Rumors were flying last week about the possibility of HP acquiring Mercury Interactive and yesterday those rumors proved to be true when HP laid out $4.5b in cash for the troubled company.
Mercury was delisted from the Nasdaq earlier this year after failing to file quarterly results within deadlines, which made it one of a handful of companies that were the topic of water-cooler gossip in the tech industry earlier this year.

That was just days before Mercury announced the acquisition of SOA governance vendor Systinet in a move that confounded many a SOA pundit.

HP's acquisition of Mercury, however, makes some amount of sense. HP's network and system management suite, HP OpenView, has long been one of the software juggernauts of the industry - an enterprise standard, if you will - and the addition of Systinet and Mercury's IT Governance Center PPM, which was bolstered by its 2003 acquisition of PPM vendor Kintana, will only serve to complete its management and governance story.
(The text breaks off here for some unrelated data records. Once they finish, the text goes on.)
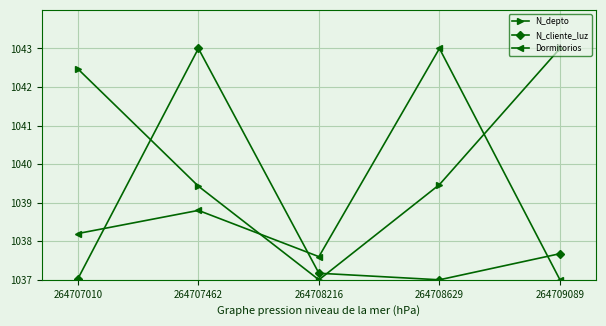

How many intersections are there between Dormitorios and N_cliente_luz?

3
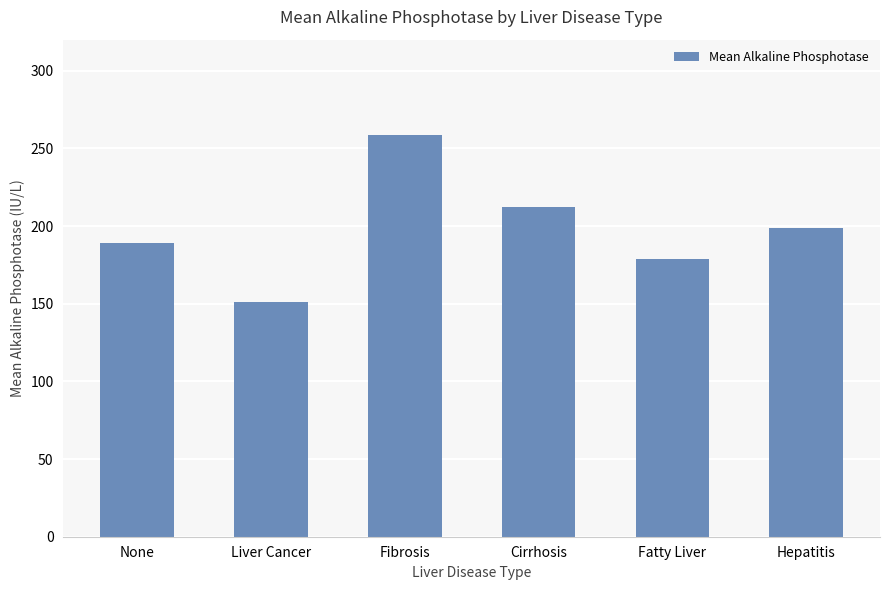

List the labels in order of value, largest first.

Fibrosis, Cirrhosis, Hepatitis, None, Fatty Liver, Liver Cancer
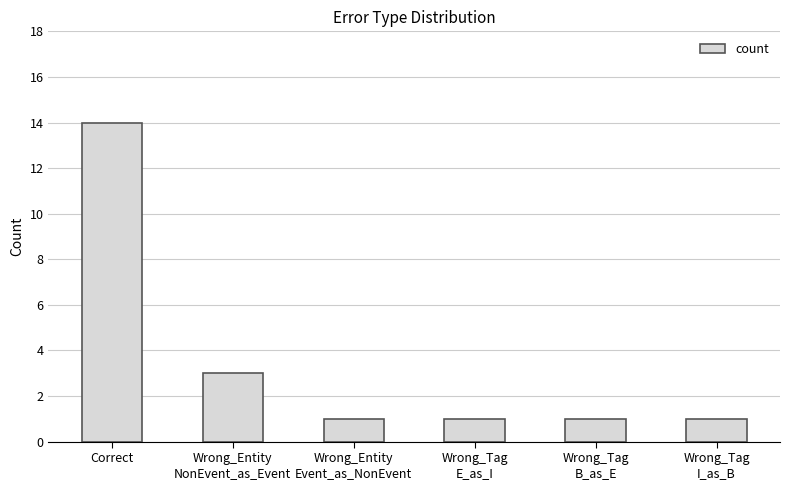

What is the average value?

4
ITPM (IT portfolio management) has been gaining traction as the SOA governance market gains mindshare, primarily because of the synergy existing between the two in terms of ability to measure effectiveness of reuse and associate that reuse with specific projects - a necessity in the PPM market for determining alignment with business and managing budgetary concerns. The ability to integrate SOA governance into a wider PPM - as we assumed was the plan when Mercury acquired Systinet in January - will no doubt be bolstered by HP's already strong system and network management capabilities.

Compuware (acquired Changepoint in 2004) and CA (acquired Niku in 2005) have already integrated their ITPM acquisitions into their wider application management portfolios, leaving HP a bit out in the cold. HP's acquisition of Mercury gives HP the opportunity to play more firmly in this space and move into the wider world of SOA - bringing SOA governance more completely into the fold of systems managed within an ITPM.